* Task requirements
Nothing but a number is wanted: the count of lines in the records below that include "index".

* Data under study
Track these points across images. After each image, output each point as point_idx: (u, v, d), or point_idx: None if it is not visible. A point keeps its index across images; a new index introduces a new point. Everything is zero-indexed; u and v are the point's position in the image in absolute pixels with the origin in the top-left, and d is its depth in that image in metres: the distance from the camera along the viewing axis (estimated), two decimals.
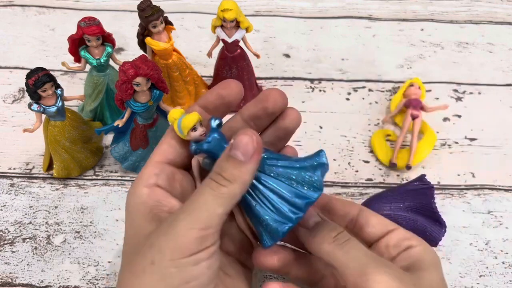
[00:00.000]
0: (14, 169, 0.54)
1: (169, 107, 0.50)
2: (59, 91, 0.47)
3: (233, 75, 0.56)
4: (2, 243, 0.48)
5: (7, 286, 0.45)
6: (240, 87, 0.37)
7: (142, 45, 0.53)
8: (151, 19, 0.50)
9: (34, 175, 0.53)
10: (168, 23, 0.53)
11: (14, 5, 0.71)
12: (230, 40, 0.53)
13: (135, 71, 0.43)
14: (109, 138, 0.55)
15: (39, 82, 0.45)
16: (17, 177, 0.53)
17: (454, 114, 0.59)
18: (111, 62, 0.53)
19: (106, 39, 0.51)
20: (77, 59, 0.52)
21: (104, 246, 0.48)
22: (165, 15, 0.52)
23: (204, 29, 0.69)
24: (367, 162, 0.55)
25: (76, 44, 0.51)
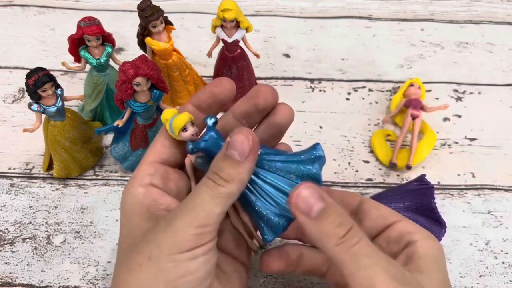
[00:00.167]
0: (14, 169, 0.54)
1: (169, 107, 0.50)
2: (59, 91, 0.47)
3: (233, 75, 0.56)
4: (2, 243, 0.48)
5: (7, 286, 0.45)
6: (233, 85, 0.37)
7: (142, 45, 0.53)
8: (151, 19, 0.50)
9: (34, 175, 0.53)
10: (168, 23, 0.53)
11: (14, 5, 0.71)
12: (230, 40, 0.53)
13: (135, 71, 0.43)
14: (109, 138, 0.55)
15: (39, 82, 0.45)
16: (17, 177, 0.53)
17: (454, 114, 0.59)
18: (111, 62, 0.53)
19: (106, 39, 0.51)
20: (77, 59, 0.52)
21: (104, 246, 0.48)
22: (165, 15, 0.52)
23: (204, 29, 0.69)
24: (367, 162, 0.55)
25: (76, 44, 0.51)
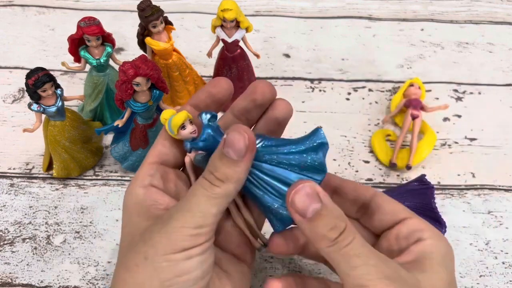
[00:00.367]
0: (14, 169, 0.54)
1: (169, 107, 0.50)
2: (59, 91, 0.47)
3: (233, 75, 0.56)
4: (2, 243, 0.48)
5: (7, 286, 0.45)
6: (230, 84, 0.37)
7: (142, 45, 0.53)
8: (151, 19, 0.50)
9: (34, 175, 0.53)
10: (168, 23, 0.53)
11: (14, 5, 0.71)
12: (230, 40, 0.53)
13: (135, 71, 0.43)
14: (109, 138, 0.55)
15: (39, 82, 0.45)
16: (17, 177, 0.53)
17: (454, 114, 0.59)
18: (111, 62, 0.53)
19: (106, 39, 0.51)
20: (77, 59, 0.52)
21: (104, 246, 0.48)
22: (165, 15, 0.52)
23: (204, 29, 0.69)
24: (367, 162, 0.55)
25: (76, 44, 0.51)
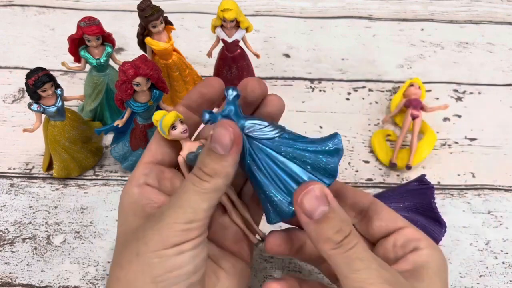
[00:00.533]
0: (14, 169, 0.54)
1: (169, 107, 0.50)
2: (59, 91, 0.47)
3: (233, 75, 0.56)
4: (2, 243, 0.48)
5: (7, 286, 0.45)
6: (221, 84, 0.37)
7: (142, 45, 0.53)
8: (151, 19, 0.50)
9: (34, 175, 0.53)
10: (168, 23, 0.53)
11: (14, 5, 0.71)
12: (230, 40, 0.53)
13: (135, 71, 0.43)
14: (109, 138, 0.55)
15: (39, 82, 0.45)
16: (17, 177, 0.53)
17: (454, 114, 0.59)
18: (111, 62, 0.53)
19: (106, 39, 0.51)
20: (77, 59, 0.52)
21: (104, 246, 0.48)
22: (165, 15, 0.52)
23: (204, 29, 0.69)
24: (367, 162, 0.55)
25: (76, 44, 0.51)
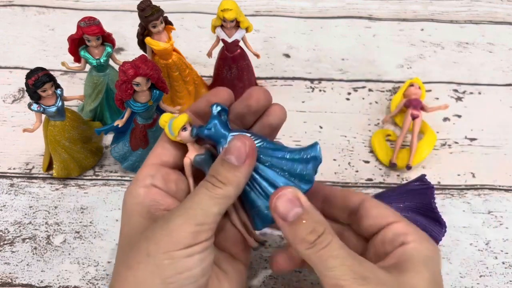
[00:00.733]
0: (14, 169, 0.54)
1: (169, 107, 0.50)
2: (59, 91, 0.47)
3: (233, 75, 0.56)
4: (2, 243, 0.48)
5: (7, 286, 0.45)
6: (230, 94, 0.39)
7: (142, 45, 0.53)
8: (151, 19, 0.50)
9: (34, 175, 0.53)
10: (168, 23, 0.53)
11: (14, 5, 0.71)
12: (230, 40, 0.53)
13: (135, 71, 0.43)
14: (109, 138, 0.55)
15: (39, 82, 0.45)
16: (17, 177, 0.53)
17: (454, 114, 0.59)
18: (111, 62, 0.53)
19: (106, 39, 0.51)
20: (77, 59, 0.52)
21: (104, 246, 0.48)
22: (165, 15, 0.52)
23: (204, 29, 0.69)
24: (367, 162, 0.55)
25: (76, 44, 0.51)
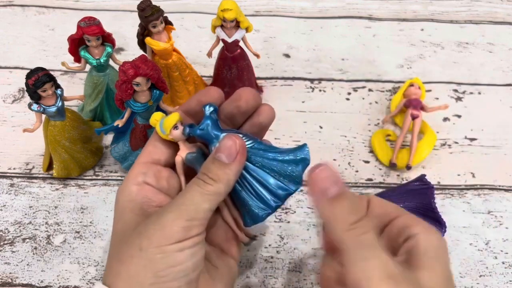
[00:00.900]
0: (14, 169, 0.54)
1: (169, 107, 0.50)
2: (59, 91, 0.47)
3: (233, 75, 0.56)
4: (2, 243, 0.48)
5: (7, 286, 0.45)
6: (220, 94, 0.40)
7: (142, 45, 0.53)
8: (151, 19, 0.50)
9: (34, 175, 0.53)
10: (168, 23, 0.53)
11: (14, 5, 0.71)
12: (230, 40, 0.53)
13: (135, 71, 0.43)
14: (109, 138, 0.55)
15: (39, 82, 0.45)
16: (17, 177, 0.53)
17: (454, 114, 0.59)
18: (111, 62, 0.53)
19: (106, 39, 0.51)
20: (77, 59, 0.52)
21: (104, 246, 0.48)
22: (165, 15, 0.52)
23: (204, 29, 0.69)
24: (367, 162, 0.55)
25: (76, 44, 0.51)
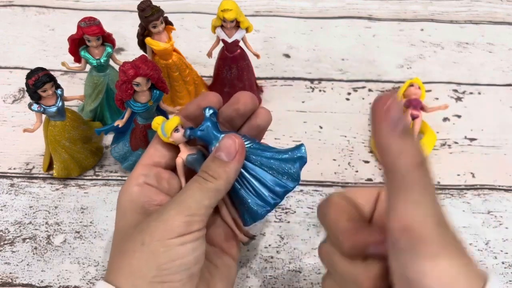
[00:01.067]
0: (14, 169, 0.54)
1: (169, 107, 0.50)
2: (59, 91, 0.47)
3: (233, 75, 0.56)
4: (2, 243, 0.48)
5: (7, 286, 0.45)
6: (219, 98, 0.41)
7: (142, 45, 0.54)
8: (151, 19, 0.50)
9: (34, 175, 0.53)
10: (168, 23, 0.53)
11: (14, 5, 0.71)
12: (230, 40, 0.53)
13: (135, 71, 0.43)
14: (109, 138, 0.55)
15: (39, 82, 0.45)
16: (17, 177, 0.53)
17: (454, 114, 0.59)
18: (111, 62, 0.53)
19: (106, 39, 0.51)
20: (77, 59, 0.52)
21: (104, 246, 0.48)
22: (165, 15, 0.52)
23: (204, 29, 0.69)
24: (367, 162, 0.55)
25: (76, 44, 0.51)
--
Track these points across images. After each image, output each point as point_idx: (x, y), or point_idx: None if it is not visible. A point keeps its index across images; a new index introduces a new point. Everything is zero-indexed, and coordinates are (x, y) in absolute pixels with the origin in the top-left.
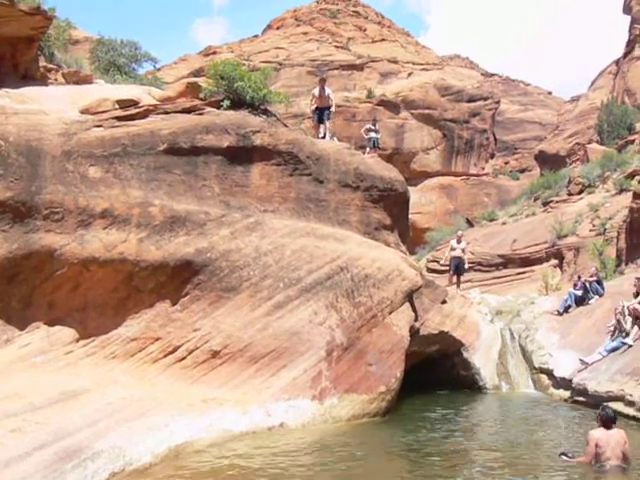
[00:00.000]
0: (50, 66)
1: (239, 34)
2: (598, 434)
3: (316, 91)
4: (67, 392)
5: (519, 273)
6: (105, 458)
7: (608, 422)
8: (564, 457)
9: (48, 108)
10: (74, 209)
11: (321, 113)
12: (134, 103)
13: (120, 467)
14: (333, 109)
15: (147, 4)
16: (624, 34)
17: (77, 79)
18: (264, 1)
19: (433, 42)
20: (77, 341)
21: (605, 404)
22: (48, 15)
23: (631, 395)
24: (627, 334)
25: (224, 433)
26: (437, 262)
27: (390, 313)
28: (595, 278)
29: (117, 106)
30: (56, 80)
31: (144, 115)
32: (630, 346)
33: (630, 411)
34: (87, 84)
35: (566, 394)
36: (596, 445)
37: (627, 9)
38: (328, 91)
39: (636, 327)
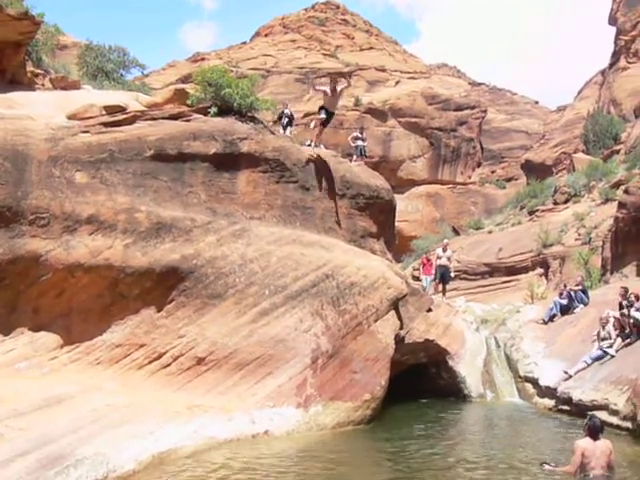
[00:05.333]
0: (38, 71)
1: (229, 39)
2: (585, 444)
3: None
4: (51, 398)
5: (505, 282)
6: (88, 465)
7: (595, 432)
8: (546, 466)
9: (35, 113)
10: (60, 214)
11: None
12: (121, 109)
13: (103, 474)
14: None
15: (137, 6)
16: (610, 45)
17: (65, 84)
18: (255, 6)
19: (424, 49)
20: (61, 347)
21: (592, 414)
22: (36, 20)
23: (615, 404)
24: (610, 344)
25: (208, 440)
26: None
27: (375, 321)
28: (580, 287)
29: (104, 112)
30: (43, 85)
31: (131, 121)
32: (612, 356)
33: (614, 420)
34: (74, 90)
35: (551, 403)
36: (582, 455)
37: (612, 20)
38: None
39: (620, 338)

* Written answer
2